FileStream very slow on application-cold start

A very similar question has also been asked here on SO in case you are interested, but as we will see the accepted answer of that question is not always the case (and it's never the case for my application use-pattern).

The performance determining code consists of FileStream constructor (to open a file) and a SHA1 hash (the .Net framework implementation). The code is pretty much C# version of what was asked in the question I've linked to above.
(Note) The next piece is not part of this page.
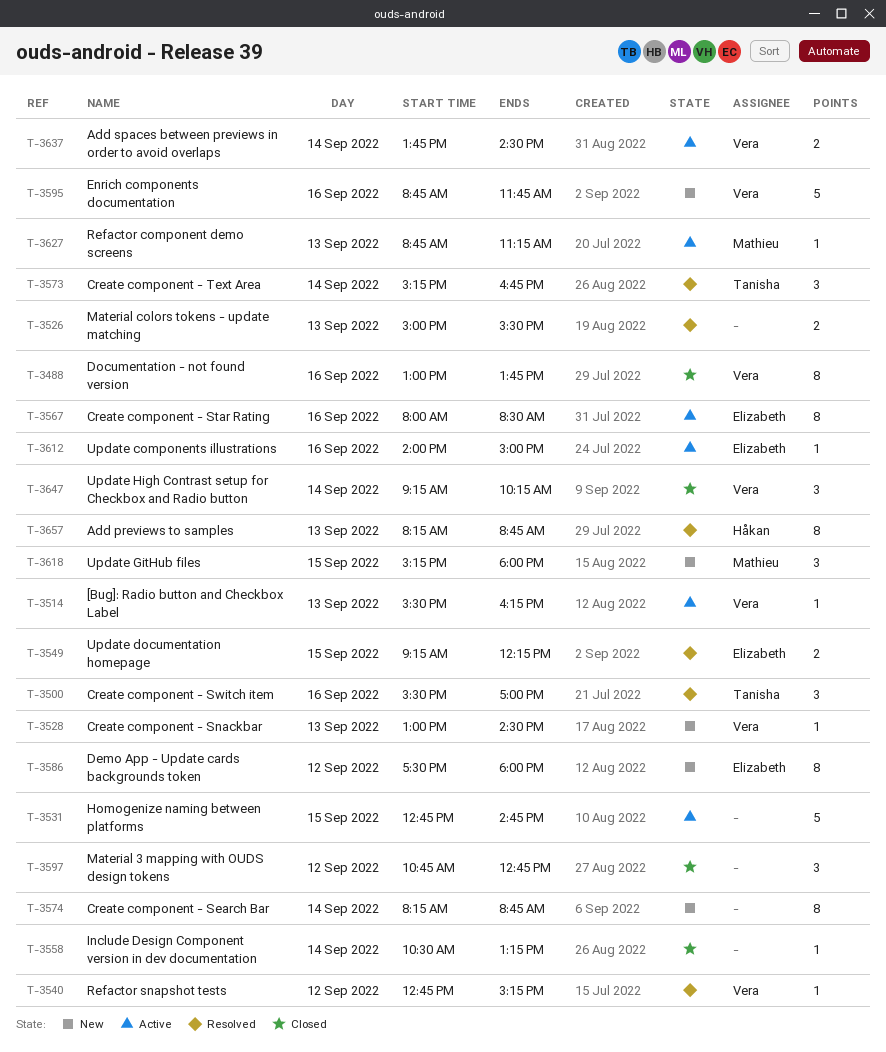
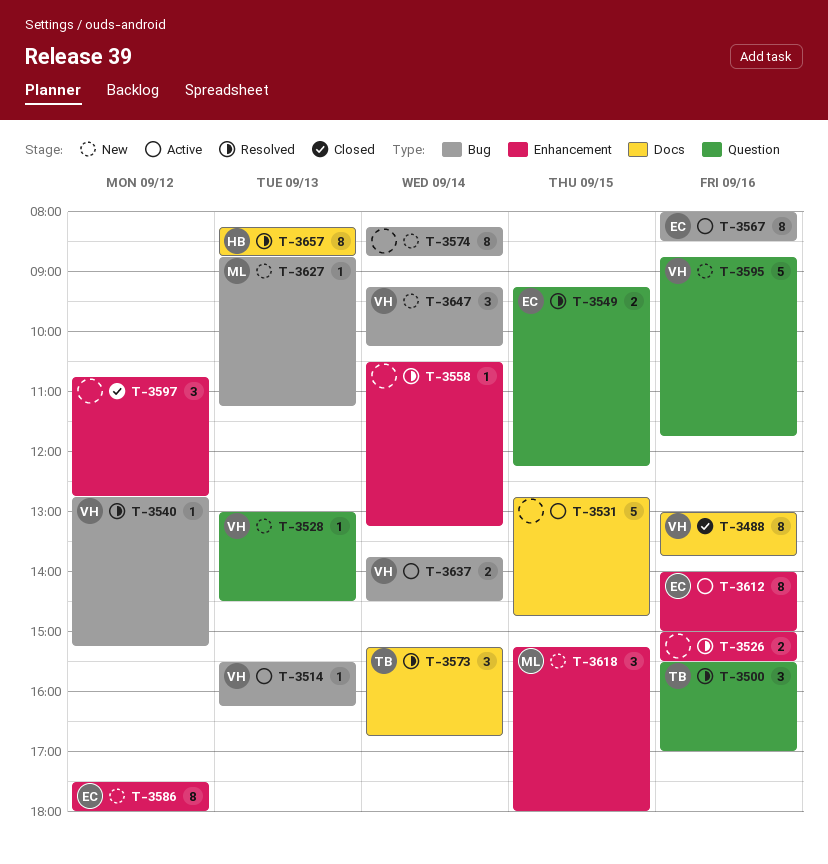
T-3526, day: Sep 13 -> Sep 16
T-3558, status: Closed -> Resolved
T-3612, estimate: 1 -> 8
T-3627, status: Active -> New
T-3647, status: Closed -> New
Case 1: The Application is started either for the first time or Nth time, but with different target file set. The application is now told to compute the hash values on the files that were never accessed before.

  • ~50ms
  • 80% FileStream constructor
  • 18% hash computation

Case 2: Application is now fully terminated, and started again, asked to compute hash on the same files:

  • ~8ms
  • 90% hash computation
  • 8% FileStream constructor

Problem
My application is always in use Case 1. It will never be asked to re-compute a hash on a file that was already visited once.
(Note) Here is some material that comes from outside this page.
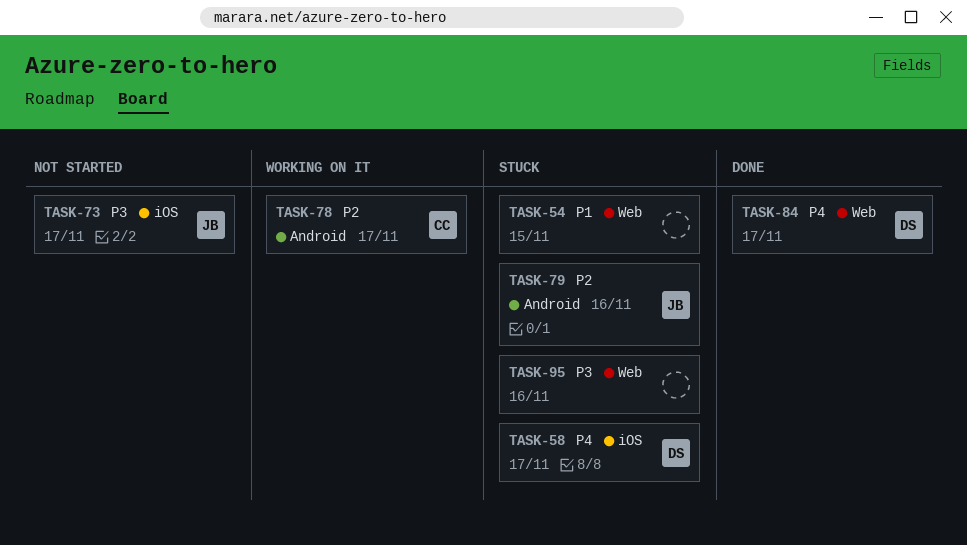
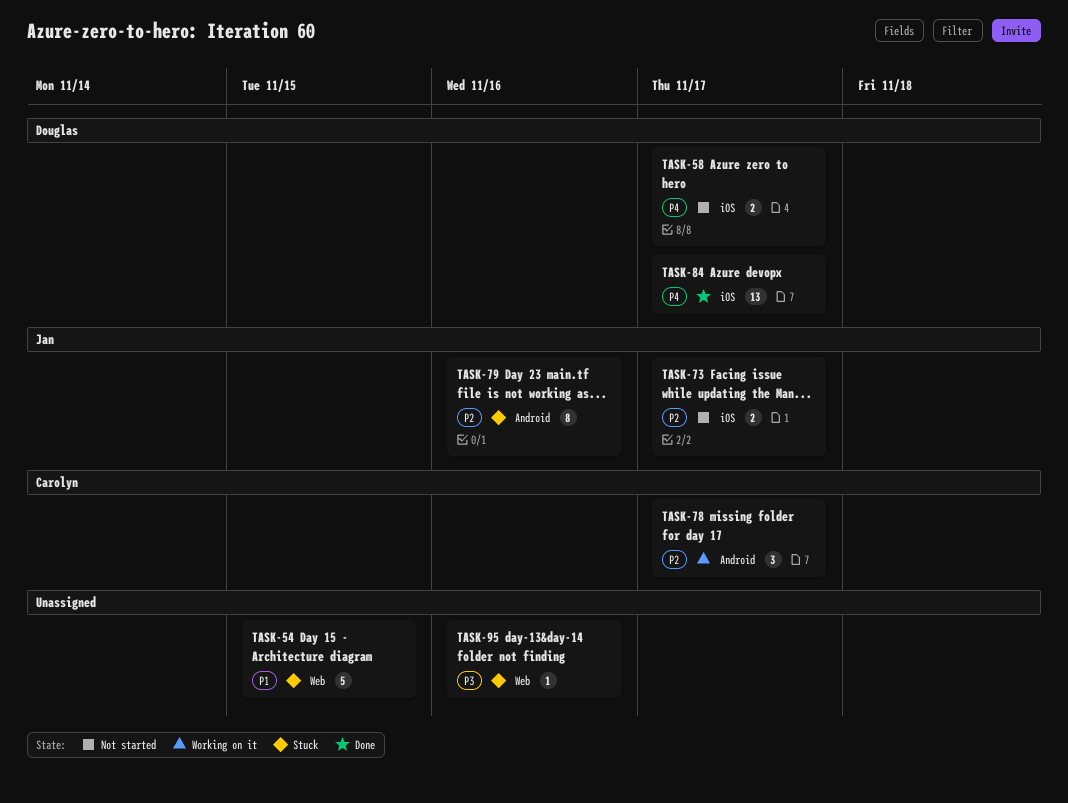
TASK-58, status: Stuck -> Not started
TASK-73, priority: P3 -> P2
TASK-84, label: Web -> iOS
So my rate-determining step is FileStream Constructor! Is there anything I can do to speed up this use case?

Thank you.

P.S. Stats were gathered using JetBrains profiler.

like image 462
Alex K Avatar asked Nov 02 '09 20:11

Alex K


2 Answers

The file system and or disk controller will cache recently accessed files / sectors.
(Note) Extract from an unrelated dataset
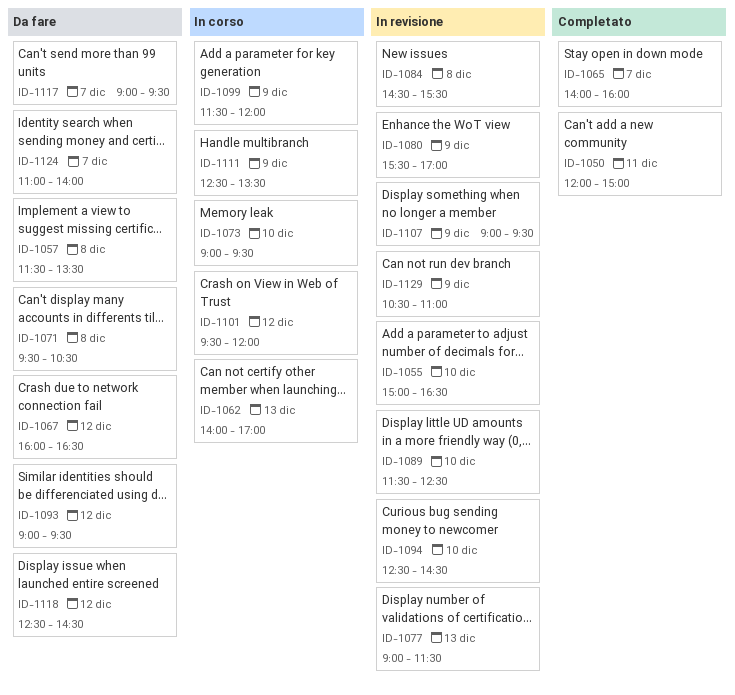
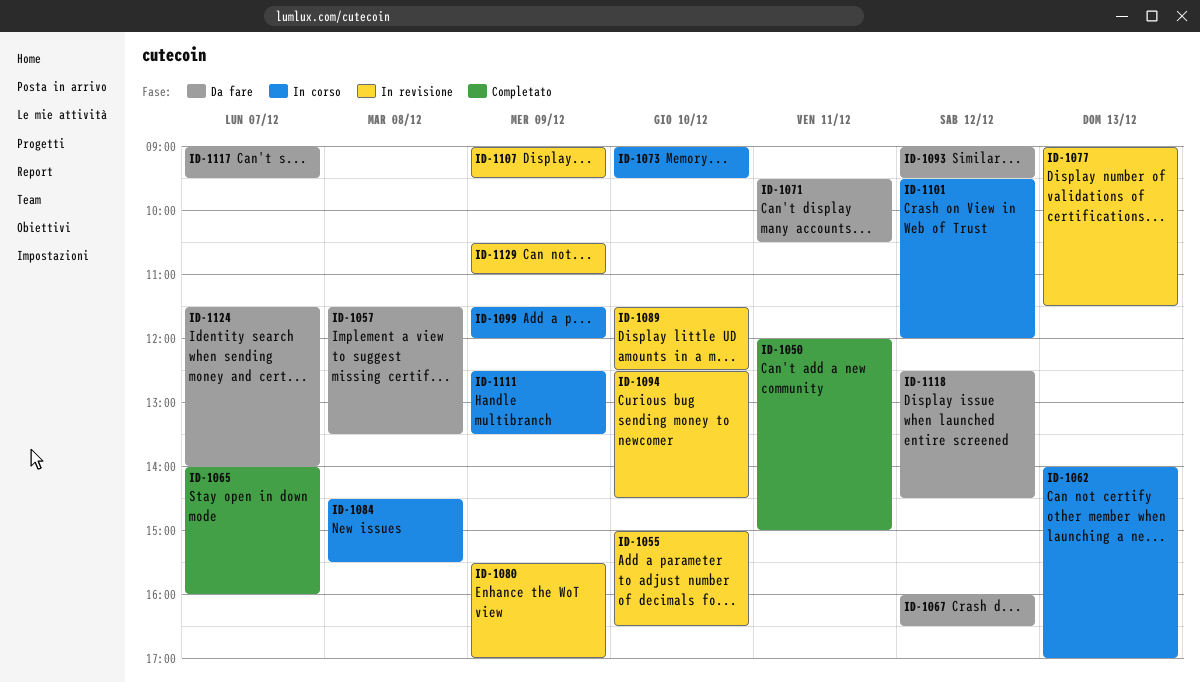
ID-1071, day: Dec 8 -> Dec 11
ID-1084, status: In revisione -> In corso
ID-1124, begins: 11:00 -> 11:30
The rate-determining step is reading the file, not constructing a FileStream object, and it's completely normal that it will be significantly faster on the second run when data is in the cache.

like image 21
Joe Avatar answered Sep 22 '22 23:09

Joe


... but with different target file set.

Key phrase, your app will not be able to take advantage of the file system cache. Like it did in the second measurement. The directory info can't come from RAM because it wasn't read yet, the OS always has to fall back to the disk drive and that is slow.

Only better hardware can speed it up. 50 msec is about the standard amount of time needed for a spindle drive, 20 msec is about as low as such drives can go. Reader head seek time is the hard mechanical limit. That's easy to beat today, SSD is widely available and reasonably affordable. The only problem with it is that when you got used to it then you never move back :)

like image 68
Hans Passant Avatar answered Sep 21 '22 23:09

Hans Passant